Work to be completed: Could you reproduce every entry as it stands, leaving the pictures behind?

─── Data section ───

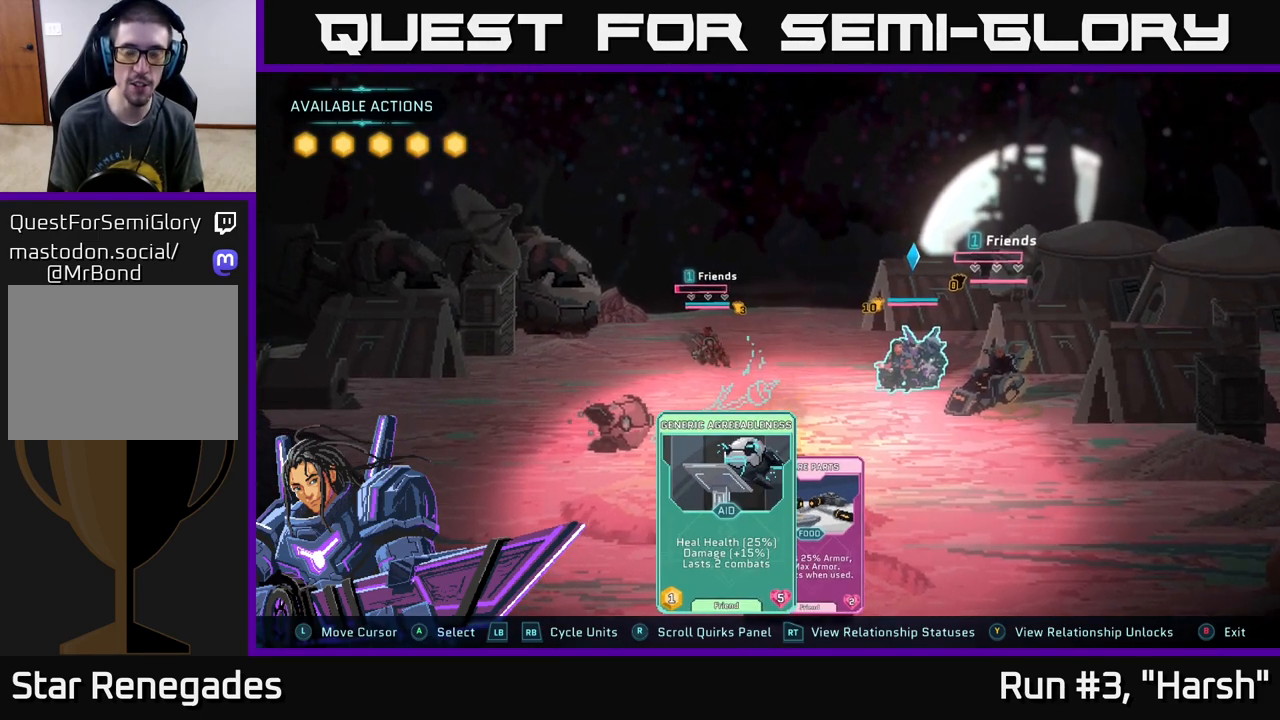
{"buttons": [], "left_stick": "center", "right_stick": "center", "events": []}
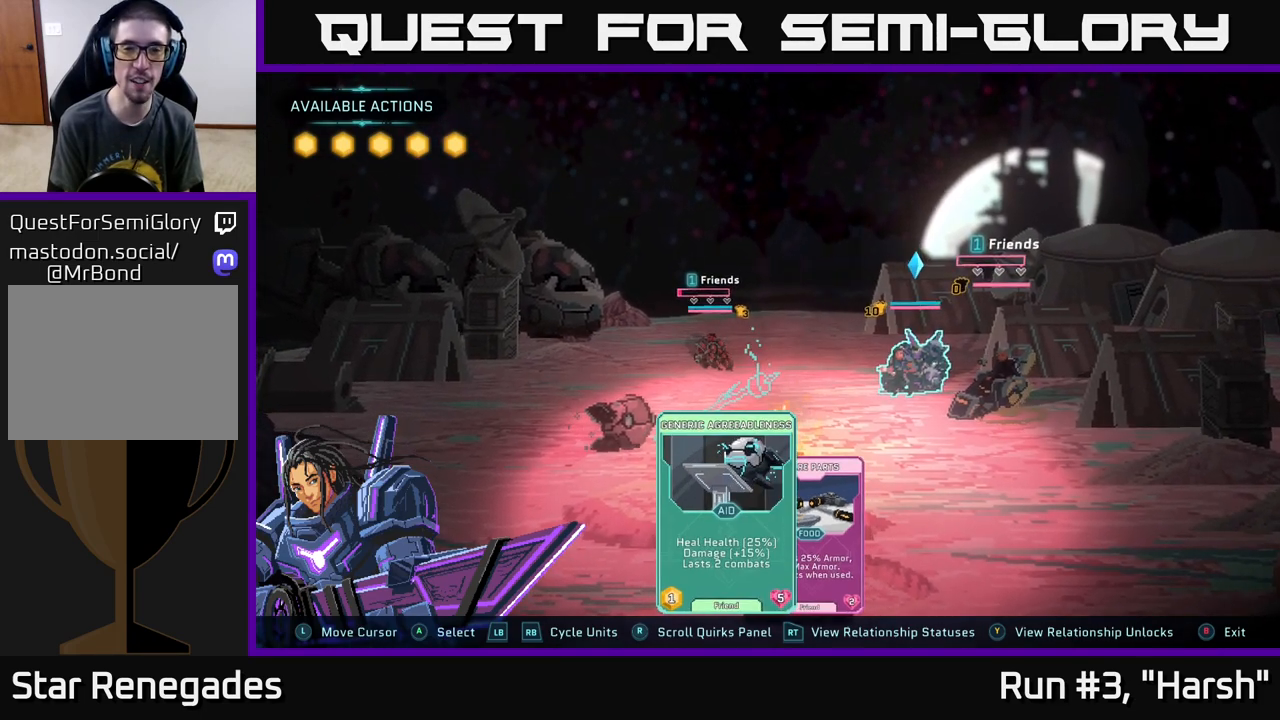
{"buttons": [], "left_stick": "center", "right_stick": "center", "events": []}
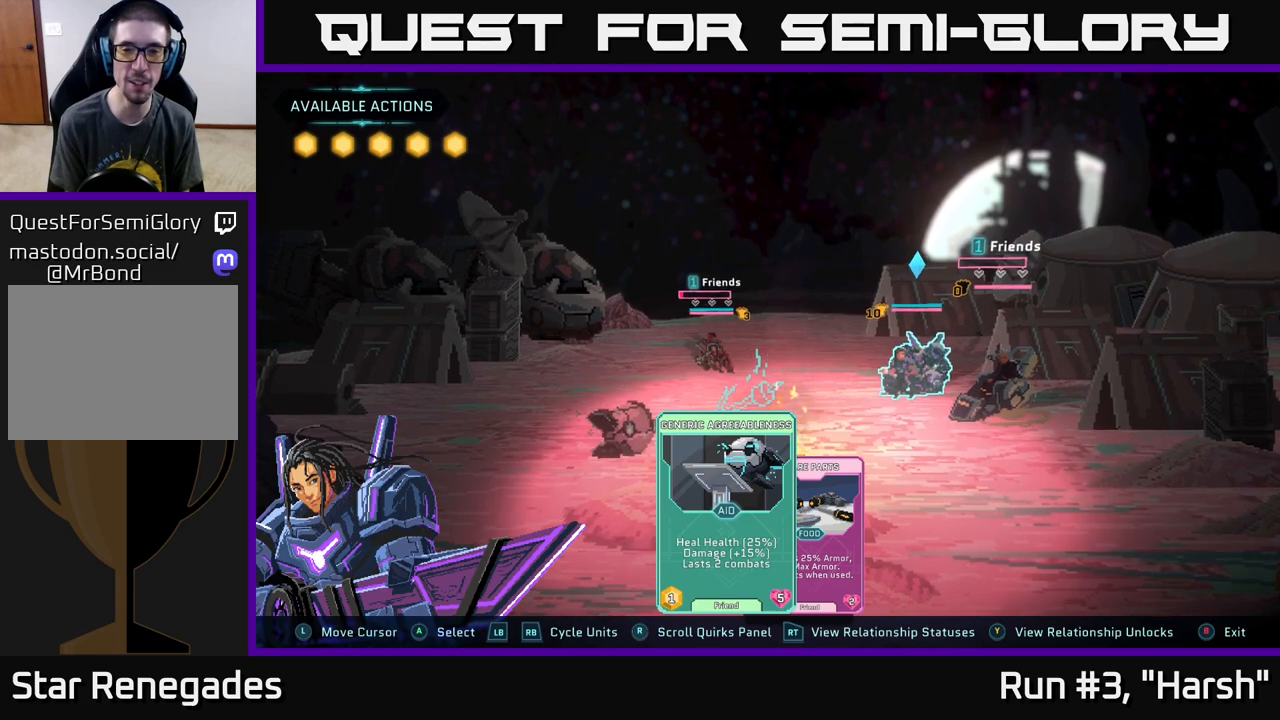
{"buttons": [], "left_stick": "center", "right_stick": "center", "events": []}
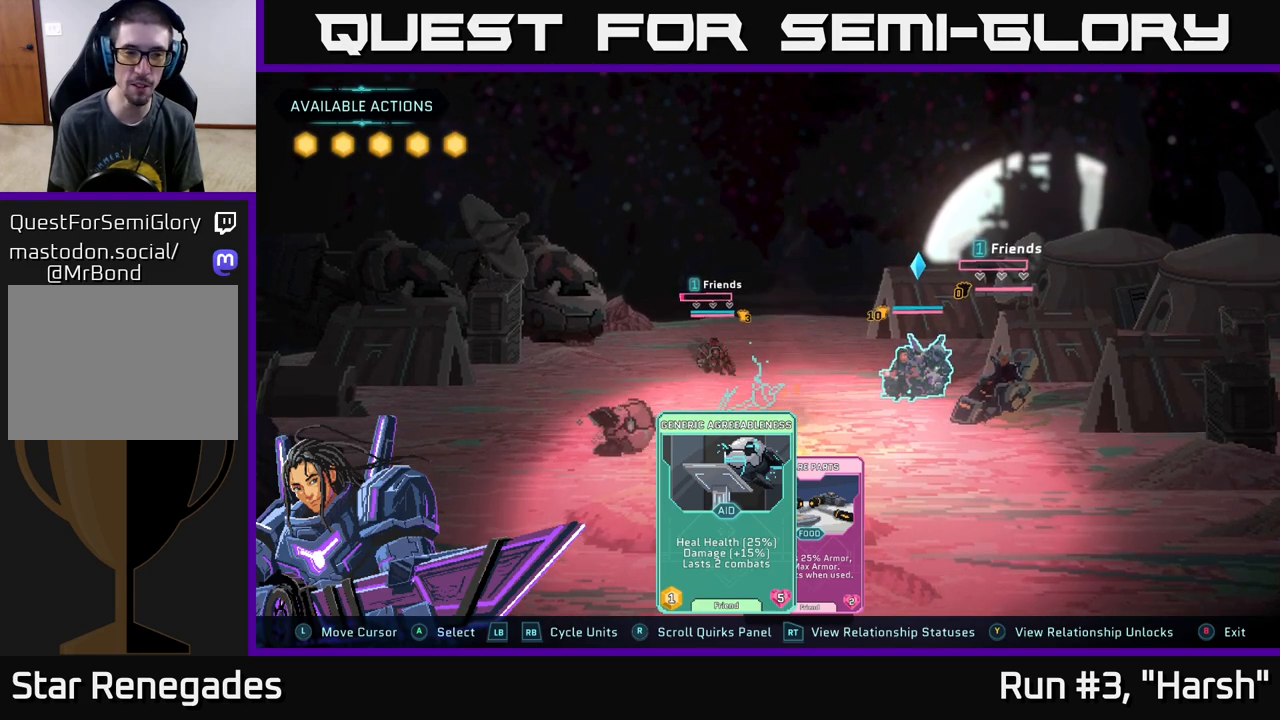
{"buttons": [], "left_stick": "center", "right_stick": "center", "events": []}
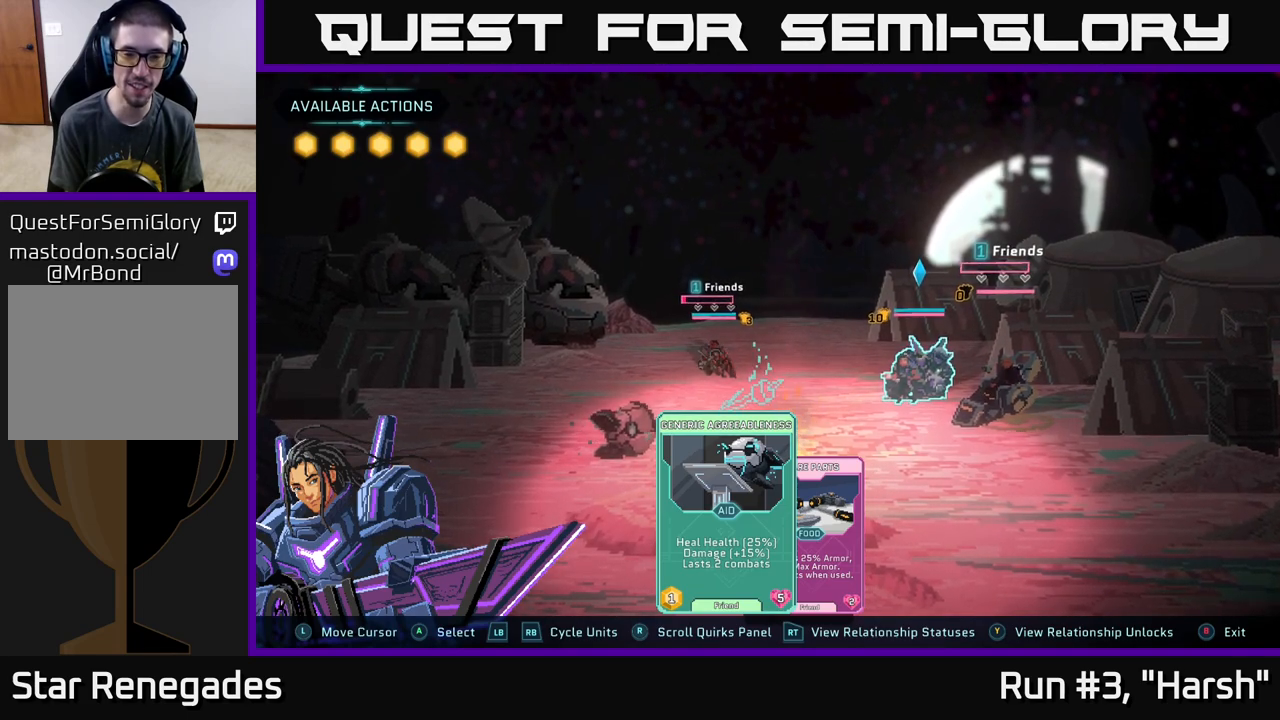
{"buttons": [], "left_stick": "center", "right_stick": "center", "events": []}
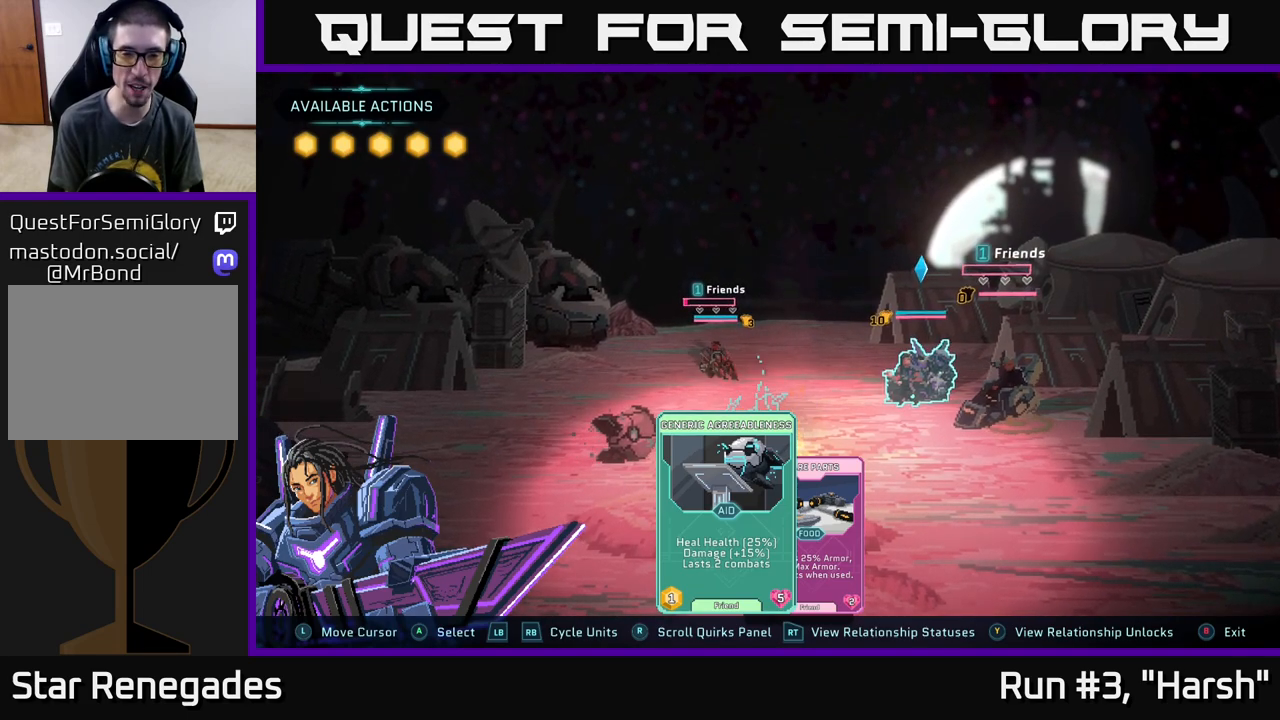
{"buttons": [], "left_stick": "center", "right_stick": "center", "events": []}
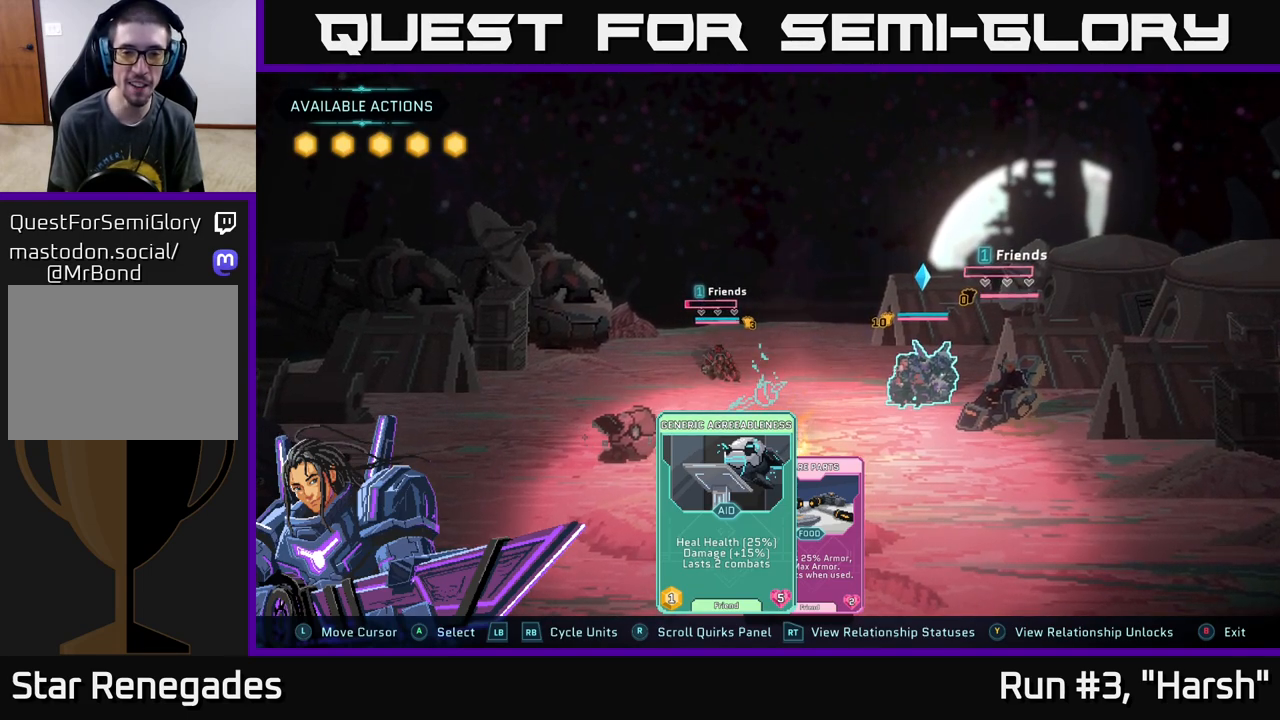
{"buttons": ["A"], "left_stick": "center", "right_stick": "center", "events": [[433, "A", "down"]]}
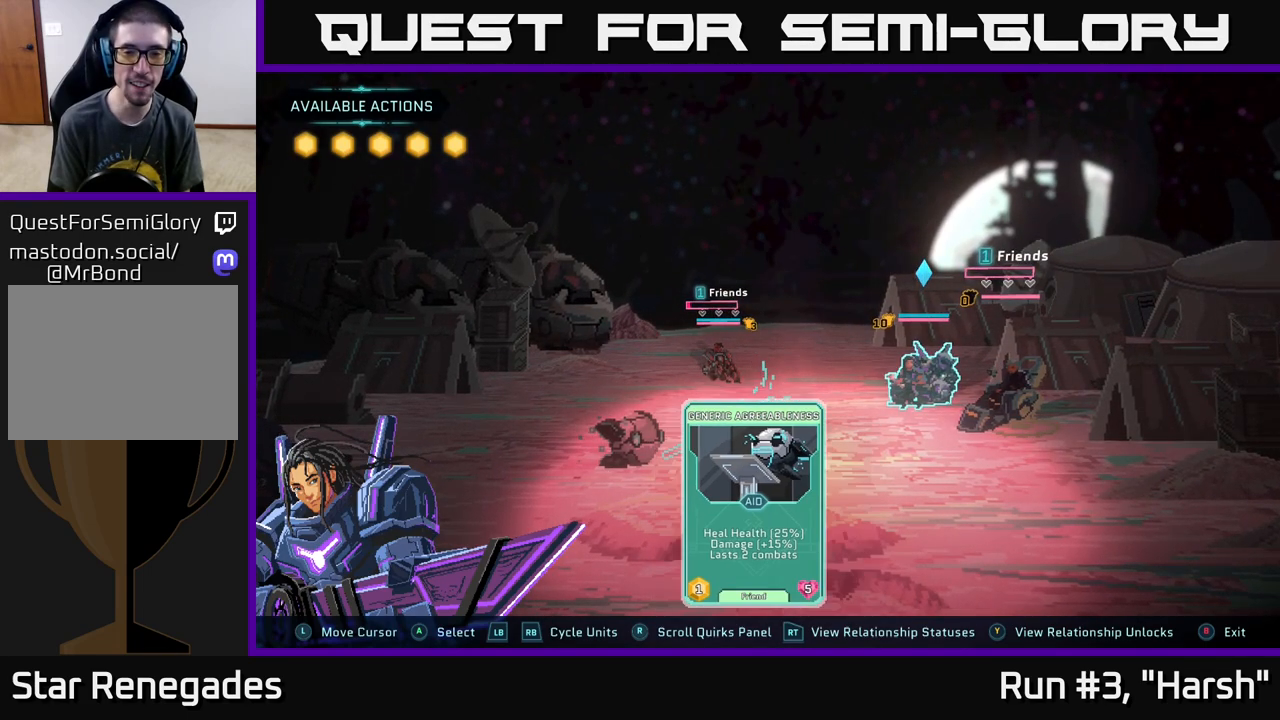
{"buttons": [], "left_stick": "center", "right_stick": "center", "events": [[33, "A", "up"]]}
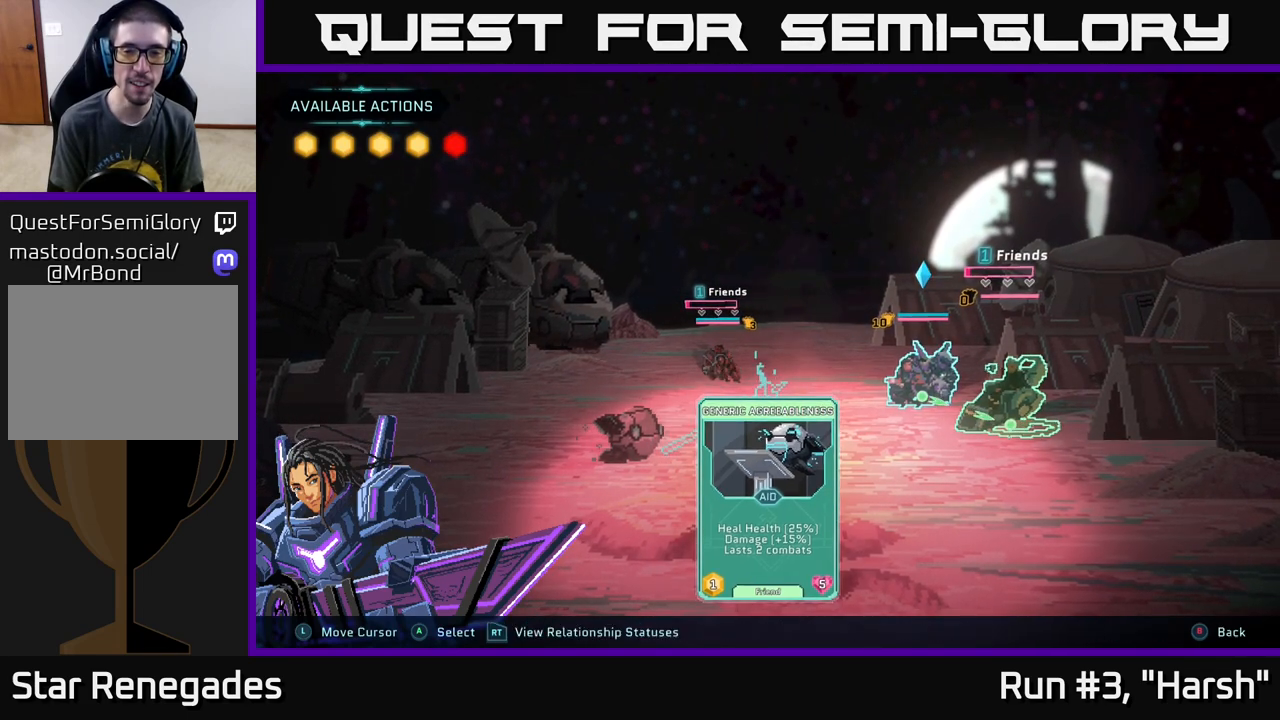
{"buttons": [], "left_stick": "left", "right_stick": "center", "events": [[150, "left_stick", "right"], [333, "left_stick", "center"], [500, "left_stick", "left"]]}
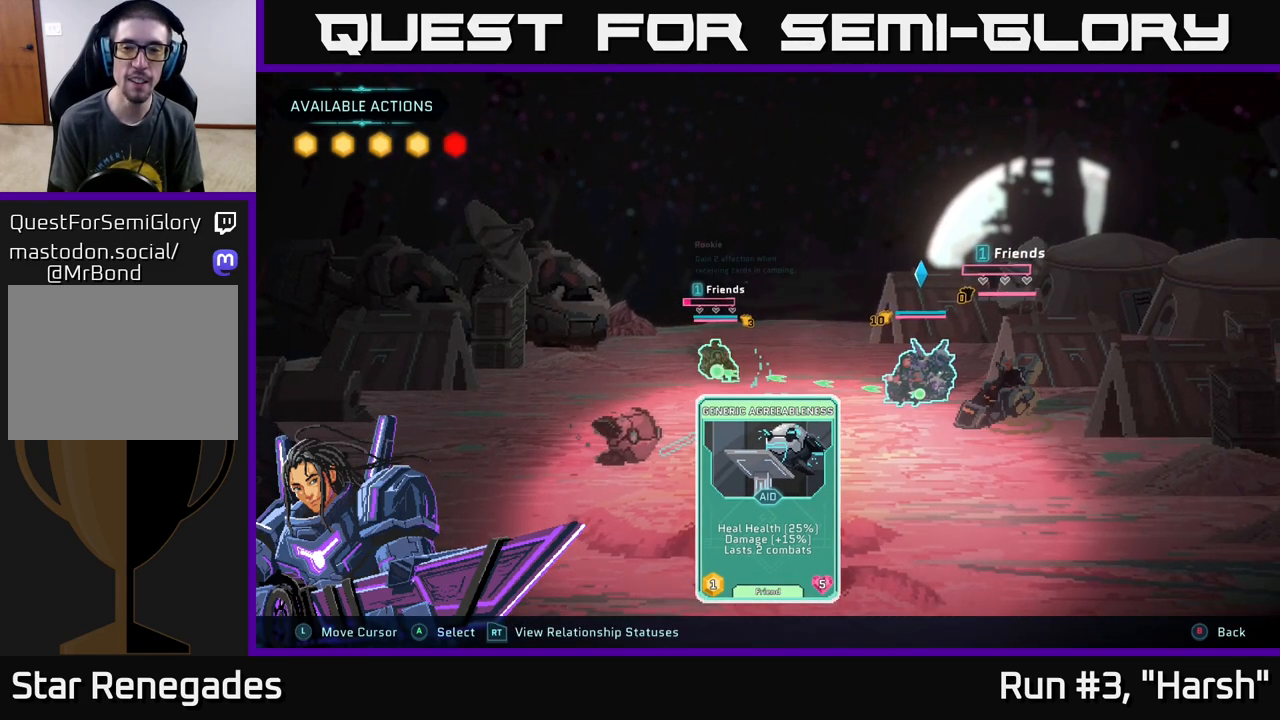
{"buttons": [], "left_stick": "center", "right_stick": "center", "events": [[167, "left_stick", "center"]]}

───

Exercise response:
{"buttons": [], "left_stick": "center", "right_stick": "center", "events": []}
{"buttons": [], "left_stick": "center", "right_stick": "center", "events": []}
{"buttons": [], "left_stick": "center", "right_stick": "center", "events": []}
{"buttons": [], "left_stick": "center", "right_stick": "center", "events": []}
{"buttons": [], "left_stick": "center", "right_stick": "center", "events": []}
{"buttons": [], "left_stick": "center", "right_stick": "center", "events": []}
{"buttons": ["A"], "left_stick": "center", "right_stick": "center", "events": [[433, "A", "down"]]}
{"buttons": [], "left_stick": "center", "right_stick": "center", "events": [[33, "A", "up"]]}
{"buttons": [], "left_stick": "left", "right_stick": "center", "events": [[150, "left_stick", "right"], [333, "left_stick", "center"], [500, "left_stick", "left"]]}
{"buttons": [], "left_stick": "center", "right_stick": "center", "events": [[167, "left_stick", "center"]]}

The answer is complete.